Each text file shares the same name as its corresponding video, serving as the label for that video. Videos and labels
should be matched one-to-one. Generally, a single video should not be associated with multiple labels.

For style fine-tuning, please prepare at least 50 videos and labels with similar styles to ensure proper fitting.
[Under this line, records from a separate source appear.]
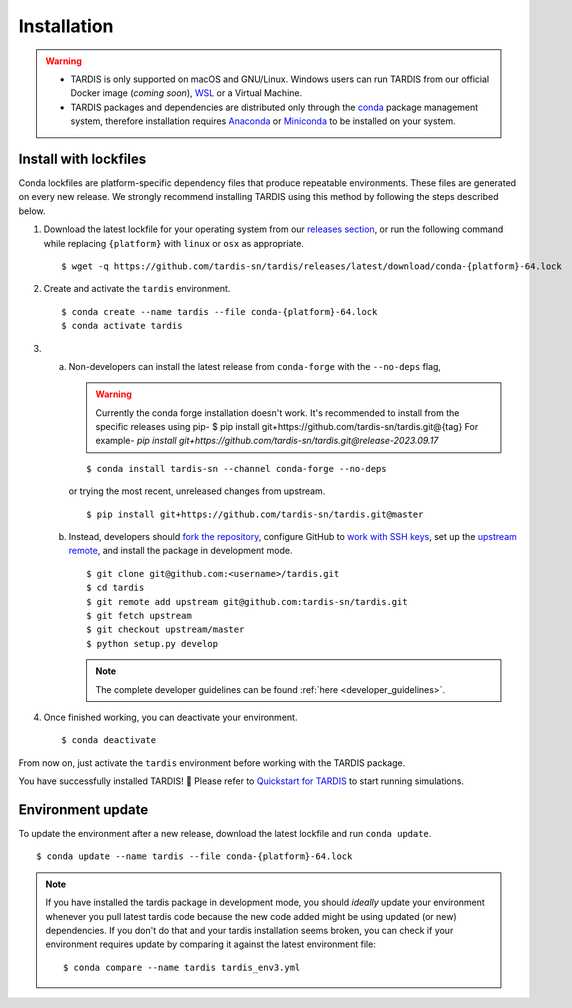 .. _installation:

************
Installation
************


.. warning::
    
    - TARDIS is only supported on macOS and GNU/Linux. Windows users can run TARDIS 
      from our official Docker image (*coming soon*), `WSL <https://docs.microsoft.com/en-us/windows/wsl/>`_ 
      or a Virtual Machine.

    - TARDIS packages and dependencies are distributed only through the `conda <https://docs.conda.io/en/latest/>`_ 
      package management system, therefore installation requires `Anaconda <https://docs.anaconda.com/anaconda/install/index.html>`_ 
      or `Miniconda <https://conda.io/projects/conda/en/latest/user-guide/install/index.html>`_
      to be installed on your system.


Install with lockfiles
======================

Conda lockfiles are platform-specific dependency files that produce repeatable environments.
These files are generated on every new release. We strongly recommend installing TARDIS using
this method by following the steps described below.

1. Download the latest lockfile for your operating system from our 
   `releases section <https://github.com/tardis-sn/tardis/releases>`_, or run
   the following command while replacing ``{platform}`` with ``linux`` or ``osx`` as appropriate.

  ::

    $ wget -q https://github.com/tardis-sn/tardis/releases/latest/download/conda-{platform}-64.lock

2. Create and activate the ``tardis`` environment.

  ::

    $ conda create --name tardis --file conda-{platform}-64.lock
    $ conda activate tardis

3. a. Non-developers can install the latest release from ``conda-forge`` with the ``--no-deps`` flag,

      .. warning::

        Currently the conda forge installation doesn't work. It's recommended to install from the specific releases using pip-
        $ pip install git+https://github.com/tardis-sn/tardis.git@{tag}
        For example- `pip install git+https://github.com/tardis-sn/tardis.git@release-2023.09.17`
    
      ::

        $ conda install tardis-sn --channel conda-forge --no-deps

      or trying the most recent, unreleased changes from upstream.

      ::

        $ pip install git+https://github.com/tardis-sn/tardis.git@master

   b. Instead, developers should `fork the repository <https://github.com/tardis-sn/tardis/fork>`_, configure
      GitHub to `work with SSH keys <https://docs.github.com/en/authentication/connecting-to-github-with-ssh>`_,
      set up the `upstream remote <https://docs.github.com/en/pull-requests/collaborating-with-pull-requests/working-with-forks/configuring-a-remote-for-a-fork>`_,
      and install the package in development mode.

      ::

        $ git clone git@github.com:<username>/tardis.git
        $ cd tardis
        $ git remote add upstream git@github.com:tardis-sn/tardis.git
        $ git fetch upstream
        $ git checkout upstream/master
        $ python setup.py develop

      .. note::

        The complete developer guidelines can be found :ref:`here <developer_guidelines>`.


4. Once finished working, you can deactivate your environment.

  ::

    $ conda deactivate

From now on, just activate the ``tardis`` environment before working with the TARDIS package.

You have successfully installed TARDIS! 🎉 Please refer to `Quickstart for TARDIS <quickstart.ipynb>`_ 
to start running simulations.


.. Install from package
.. ====================

.. It's also possible to install TARDIS by pulling the `conda-forge package <https://anaconda.org/conda-forge/tardis-sn>`_
.. into a clean environment. However, we still encourage using lockfiles to ensure
.. reproducibility of scientific results.

.. ::

..     $ conda create --name tardis-forge tardis-sn --channel conda-forge


Environment update
==================

To update the environment after a new release, download the latest lockfile and run ``conda update``.

::

    $ conda update --name tardis --file conda-{platform}-64.lock

.. note::

  If you have installed the tardis package in development mode, you should *ideally* update your environment whenever you pull latest tardis code because the new code added might be using updated (or new) dependencies. If you don't do that and your tardis installation seems broken, you can check if your environment requires update by comparing it against the latest environment file:

  ::

      $ conda compare --name tardis tardis_env3.yml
### Modifying Configuration Files

We support two fine-tuning methods: `Lora` and full-parameter fine-tuning. Please note that both methods only fine-tune
the `transformer` part and do not modify the `VAE` section. `T5` is used solely as an Encoder. Please modify
the `configs/sft.yaml` (for full-parameter fine-tuning) file as follows:

```
  # checkpoint_activations: True ## Using gradient checkpointing (Both checkpoint_activations in the config file need to be set to True)
  model_parallel_size: 1 # Model parallel size
  experiment_name: lora-disney  # Experiment name (do not modify)
  mode: finetune # Mode (do not modify)
  load: "{your_CogVideoX-2b-sat_path}/transformer" ## Transformer model path
  no_load_rng: True # Whether to load random seed
  train_iters: 1000 # Training iterations
  eval_iters: 1 # Evaluation iterations
  eval_interval: 100    # Evaluation interval
  eval_batch_size: 1  # Evaluation batch size
  save: ckpts # Model save path
  save_interval: 100 # Model save interval
  log_interval: 20 # Log output interval
  train_data: [ "your train data path" ]
  valid_data: [ "your val data path" ] # Training and validation datasets can be the same
  split: 1,0,0 # Training, validation, and test set ratio
  num_workers: 8 # Number of worker threads for data loader
  force_train: True # Allow missing keys when loading checkpoint (T5 and VAE are loaded separately)
  only_log_video_latents: True # Avoid memory overhead caused by VAE decode
  deepspeed:
    bf16:
      enabled: False # For CogVideoX-2B set to False and for CogVideoX-5B set to True
    fp16:
      enabled: True  # For CogVideoX-2B set to True and for CogVideoX-5B set to False
```

If you wish to use Lora fine-tuning, you also need to modify the `cogvideox_<model_parameters>_lora` file:

Here, take `CogVideoX-2B` as a reference:

```
model:
  scale_factor: 1.15258426
  disable_first_stage_autocast: true
  not_trainable_prefixes: [ 'all' ] ## Uncomment
  log_keys:
    - txt'

  lora_config: ## Uncomment
    target: sat.model.finetune.lora2.LoraMixin
    params:
      r: 256
```

### Modifying Run Scripts

Edit `finetune_single_gpu.sh` or `finetune_multi_gpus.sh` to select the configuration file. Below are two examples:

1. If you want to use the `CogVideoX-2B` model and the `Lora` method, you need to modify `finetune_single_gpu.sh`
   or `finetune_multi_gpus.sh`:

```
run_cmd="torchrun --standalone --nproc_per_node=8 train_video.py --base configs/cogvideox_2b_lora.yaml configs/sft.yaml --seed $RANDOM"
```

2. If you want to use the `CogVideoX-2B` model and the `full-parameter fine-tuning` method, you need to
   modify `finetune_single_gpu.sh` or `finetune_multi_gpus.sh`:

```
run_cmd="torchrun --standalone --nproc_per_node=8 train_video.py --base configs/cogvideox_2b.yaml configs/sft.yaml --seed $RANDOM"
```

### Fine-Tuning and Evaluation

Run the inference code to start fine-tuning.

```
bash finetune_single_gpu.sh # Single GPU
bash finetune_multi_gpus.sh # Multi GPUs
```

### Using the Fine-Tuned Model

The fine-tuned model cannot be merged; here is how to modify the inference configuration file `inference.sh`:

```
run_cmd="$environs python sample_video.py --base configs/cogvideox_<model_parameters>_lora.yaml configs/inference.yaml --seed 42"
```

Then, execute the code:

```
bash inference.sh
```

### Converting to Huggingface Diffusers Supported Weights

The SAT weight format is different from Huggingface's weight format and needs to be converted. Please run:

```shell
python ../tools/convert_weight_sat2hf.py
```

**Note**: This content has not yet been tested with LORA fine-tuning models.